Pardon the extremely click-baity blog title. There's a good reason for that, I promise. In the world of data science, MVP stands for Minimum Viable Product. It's a first draft of a data science project in which we've put together enough of our workflow to read in some data, put it into a workable format for our tools to handle, train a basic model, and calculate some preliminary results.

The results can be absolute garbage, and that's okay.

An MVP is an engineering effort, meant to provide us with a pipeline to quickly develop new iterations of our work, and to produce a baseline model that we can use to benchmark our more serious findings.

There are lots of tools to this trade

Data science is a discipline that requires a very broad skill set.
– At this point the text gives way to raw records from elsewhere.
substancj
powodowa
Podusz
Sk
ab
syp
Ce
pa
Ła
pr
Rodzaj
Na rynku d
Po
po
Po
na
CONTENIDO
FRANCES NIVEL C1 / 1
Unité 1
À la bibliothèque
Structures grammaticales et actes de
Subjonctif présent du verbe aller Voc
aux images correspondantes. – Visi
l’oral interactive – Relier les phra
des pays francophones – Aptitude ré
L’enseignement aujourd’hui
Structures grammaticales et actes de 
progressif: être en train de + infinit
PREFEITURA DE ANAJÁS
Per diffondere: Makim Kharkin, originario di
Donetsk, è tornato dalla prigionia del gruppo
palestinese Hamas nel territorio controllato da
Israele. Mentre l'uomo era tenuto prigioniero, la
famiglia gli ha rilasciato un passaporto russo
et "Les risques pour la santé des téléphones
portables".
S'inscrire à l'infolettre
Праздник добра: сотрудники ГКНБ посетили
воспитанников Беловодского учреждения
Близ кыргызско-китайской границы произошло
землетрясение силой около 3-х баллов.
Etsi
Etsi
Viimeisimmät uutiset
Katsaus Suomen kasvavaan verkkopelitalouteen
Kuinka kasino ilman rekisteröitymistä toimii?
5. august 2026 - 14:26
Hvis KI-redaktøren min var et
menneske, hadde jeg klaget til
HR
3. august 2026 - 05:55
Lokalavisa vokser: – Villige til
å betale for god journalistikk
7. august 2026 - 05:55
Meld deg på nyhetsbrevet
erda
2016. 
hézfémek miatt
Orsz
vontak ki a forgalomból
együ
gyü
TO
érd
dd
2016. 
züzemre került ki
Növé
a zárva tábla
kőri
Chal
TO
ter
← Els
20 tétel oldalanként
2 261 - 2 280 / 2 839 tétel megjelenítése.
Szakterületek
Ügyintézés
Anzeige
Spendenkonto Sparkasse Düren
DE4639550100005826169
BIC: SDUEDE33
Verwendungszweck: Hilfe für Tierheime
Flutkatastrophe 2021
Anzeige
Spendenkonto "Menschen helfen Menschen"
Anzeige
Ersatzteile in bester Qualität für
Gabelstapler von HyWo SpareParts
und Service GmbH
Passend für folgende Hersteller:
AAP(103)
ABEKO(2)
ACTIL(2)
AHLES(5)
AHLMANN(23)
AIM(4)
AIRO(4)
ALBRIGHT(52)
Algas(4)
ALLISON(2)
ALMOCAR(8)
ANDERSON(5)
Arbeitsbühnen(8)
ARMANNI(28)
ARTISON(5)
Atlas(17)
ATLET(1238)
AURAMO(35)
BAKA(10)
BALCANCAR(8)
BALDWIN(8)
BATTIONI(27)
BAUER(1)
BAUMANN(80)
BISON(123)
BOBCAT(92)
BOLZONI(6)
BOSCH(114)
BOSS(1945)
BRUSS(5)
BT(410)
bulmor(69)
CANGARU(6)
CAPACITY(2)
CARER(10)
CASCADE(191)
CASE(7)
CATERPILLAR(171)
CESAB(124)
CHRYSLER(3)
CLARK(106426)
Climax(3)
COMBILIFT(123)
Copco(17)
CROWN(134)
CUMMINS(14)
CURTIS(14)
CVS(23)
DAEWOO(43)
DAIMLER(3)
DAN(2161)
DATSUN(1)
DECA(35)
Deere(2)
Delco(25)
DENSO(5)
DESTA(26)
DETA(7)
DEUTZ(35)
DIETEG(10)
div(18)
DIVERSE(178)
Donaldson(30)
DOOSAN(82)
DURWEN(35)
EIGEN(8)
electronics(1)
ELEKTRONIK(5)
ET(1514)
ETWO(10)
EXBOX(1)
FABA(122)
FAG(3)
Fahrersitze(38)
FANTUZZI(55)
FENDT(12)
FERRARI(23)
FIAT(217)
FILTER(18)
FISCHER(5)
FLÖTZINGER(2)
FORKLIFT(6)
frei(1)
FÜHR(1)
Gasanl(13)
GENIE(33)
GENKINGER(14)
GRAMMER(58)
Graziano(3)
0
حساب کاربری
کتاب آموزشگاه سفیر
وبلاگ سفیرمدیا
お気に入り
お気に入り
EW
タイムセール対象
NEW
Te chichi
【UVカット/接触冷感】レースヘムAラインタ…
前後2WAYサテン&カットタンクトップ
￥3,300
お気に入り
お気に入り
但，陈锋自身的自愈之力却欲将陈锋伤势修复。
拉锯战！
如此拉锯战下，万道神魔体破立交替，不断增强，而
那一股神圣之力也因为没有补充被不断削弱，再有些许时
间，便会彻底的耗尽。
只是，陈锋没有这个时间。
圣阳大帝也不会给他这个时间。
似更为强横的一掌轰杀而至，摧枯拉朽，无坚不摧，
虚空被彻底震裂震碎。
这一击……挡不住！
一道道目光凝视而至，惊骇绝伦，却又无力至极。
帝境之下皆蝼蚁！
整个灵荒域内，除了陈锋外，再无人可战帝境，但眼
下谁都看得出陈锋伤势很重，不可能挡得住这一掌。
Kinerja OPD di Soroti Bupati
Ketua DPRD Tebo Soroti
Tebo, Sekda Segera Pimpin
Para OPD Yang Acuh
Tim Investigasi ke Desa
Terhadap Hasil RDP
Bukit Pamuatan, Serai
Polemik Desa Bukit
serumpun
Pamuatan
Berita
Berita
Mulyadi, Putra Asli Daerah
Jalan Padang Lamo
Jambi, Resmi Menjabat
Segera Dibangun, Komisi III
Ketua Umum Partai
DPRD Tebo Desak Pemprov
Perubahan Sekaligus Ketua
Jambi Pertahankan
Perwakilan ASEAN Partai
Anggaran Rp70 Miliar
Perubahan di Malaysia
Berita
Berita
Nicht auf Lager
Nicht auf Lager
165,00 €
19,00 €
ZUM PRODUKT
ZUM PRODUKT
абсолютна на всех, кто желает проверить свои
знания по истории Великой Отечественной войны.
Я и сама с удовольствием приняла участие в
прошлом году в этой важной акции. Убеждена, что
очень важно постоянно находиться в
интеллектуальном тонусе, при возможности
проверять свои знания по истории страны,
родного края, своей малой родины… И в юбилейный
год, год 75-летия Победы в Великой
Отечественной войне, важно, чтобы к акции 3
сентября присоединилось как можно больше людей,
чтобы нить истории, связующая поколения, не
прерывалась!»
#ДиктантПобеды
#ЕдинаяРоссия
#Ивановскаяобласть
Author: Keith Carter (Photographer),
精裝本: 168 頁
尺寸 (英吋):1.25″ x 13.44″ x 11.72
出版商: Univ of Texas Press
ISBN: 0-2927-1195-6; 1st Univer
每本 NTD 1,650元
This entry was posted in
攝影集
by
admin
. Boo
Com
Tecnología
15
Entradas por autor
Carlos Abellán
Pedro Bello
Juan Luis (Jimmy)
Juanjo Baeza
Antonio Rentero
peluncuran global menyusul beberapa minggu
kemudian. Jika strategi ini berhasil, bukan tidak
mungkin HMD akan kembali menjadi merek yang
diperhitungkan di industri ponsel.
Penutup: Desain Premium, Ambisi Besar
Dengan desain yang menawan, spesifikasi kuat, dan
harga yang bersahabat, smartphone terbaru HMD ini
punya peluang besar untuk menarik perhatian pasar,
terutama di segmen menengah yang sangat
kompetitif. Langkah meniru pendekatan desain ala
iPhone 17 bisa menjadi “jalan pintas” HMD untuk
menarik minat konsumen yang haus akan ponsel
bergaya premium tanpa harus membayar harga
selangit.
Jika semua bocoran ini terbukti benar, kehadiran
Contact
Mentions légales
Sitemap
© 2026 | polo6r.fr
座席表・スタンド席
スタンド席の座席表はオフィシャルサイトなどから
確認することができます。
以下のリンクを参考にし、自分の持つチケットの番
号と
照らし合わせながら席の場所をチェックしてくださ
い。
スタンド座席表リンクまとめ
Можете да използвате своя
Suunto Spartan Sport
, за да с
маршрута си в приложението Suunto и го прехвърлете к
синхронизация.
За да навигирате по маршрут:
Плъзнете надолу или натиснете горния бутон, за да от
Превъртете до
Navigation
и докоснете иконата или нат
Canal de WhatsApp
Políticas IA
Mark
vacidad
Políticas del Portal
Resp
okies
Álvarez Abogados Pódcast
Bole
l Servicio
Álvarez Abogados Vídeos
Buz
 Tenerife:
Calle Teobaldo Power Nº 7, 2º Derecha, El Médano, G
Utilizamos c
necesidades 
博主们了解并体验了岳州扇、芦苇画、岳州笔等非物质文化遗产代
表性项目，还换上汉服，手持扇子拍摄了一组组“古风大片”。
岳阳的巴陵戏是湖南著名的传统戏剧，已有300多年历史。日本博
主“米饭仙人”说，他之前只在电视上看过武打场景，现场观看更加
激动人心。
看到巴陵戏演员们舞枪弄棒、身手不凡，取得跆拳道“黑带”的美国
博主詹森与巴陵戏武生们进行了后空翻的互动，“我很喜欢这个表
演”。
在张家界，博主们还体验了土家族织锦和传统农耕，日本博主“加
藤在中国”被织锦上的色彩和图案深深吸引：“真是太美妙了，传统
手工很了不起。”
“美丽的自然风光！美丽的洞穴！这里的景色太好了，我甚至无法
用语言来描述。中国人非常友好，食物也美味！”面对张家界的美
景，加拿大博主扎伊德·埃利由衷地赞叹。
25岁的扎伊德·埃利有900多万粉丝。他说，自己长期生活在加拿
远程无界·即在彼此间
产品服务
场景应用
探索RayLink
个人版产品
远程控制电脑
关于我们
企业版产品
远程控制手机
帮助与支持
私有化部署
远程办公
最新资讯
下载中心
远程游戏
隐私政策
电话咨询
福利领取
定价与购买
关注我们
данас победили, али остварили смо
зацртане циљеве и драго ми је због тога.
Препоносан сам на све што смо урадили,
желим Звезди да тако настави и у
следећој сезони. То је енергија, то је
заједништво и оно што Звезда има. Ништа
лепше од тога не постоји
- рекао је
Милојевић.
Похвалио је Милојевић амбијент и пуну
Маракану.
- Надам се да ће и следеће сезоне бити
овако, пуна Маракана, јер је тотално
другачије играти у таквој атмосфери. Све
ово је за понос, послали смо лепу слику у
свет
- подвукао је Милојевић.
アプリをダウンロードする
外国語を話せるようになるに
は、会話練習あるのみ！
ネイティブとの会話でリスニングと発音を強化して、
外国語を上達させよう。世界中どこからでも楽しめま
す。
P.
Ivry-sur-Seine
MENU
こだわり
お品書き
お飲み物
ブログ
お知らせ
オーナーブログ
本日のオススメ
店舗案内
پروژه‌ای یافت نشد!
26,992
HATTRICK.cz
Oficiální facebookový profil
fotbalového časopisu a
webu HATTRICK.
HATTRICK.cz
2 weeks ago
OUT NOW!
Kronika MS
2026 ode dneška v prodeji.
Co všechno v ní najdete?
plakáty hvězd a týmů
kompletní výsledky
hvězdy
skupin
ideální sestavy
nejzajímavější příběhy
A data scientist has to know how to write code, have a good understanding of math and statistics and machine learning and research methods, and understand the context and knowledge base of whatever problem they're trying to figure out.

Most data science training emphasizes the math, stats, machine learning, and research skills. Coding fundamentals are frequently taught in data science courses, but the bulk of engineering skills are usually a process of learning by doing. Domain knowledge is left as an exercise to the reader.

Jumpstart your engineering so you can think more about the science

The goal of Data Science MVP is to collect useful tools for data science workflows, and provide introductions that are just detailed enough to get new data scientists up and running. I'll provide some tips and personal philosophy on best coding engineering practices as well. I believe that the best way to learn data science is to get to work cleaning data, training and testing models, and interpreting results. There's a steep learning curve to doing that, especially when you're still learning the tools of the trade. My hope is that by making the tools easier to understand, you'll be able to spend more brain cycles learning how to think like a data scientist. You'll get used to the tools along the way.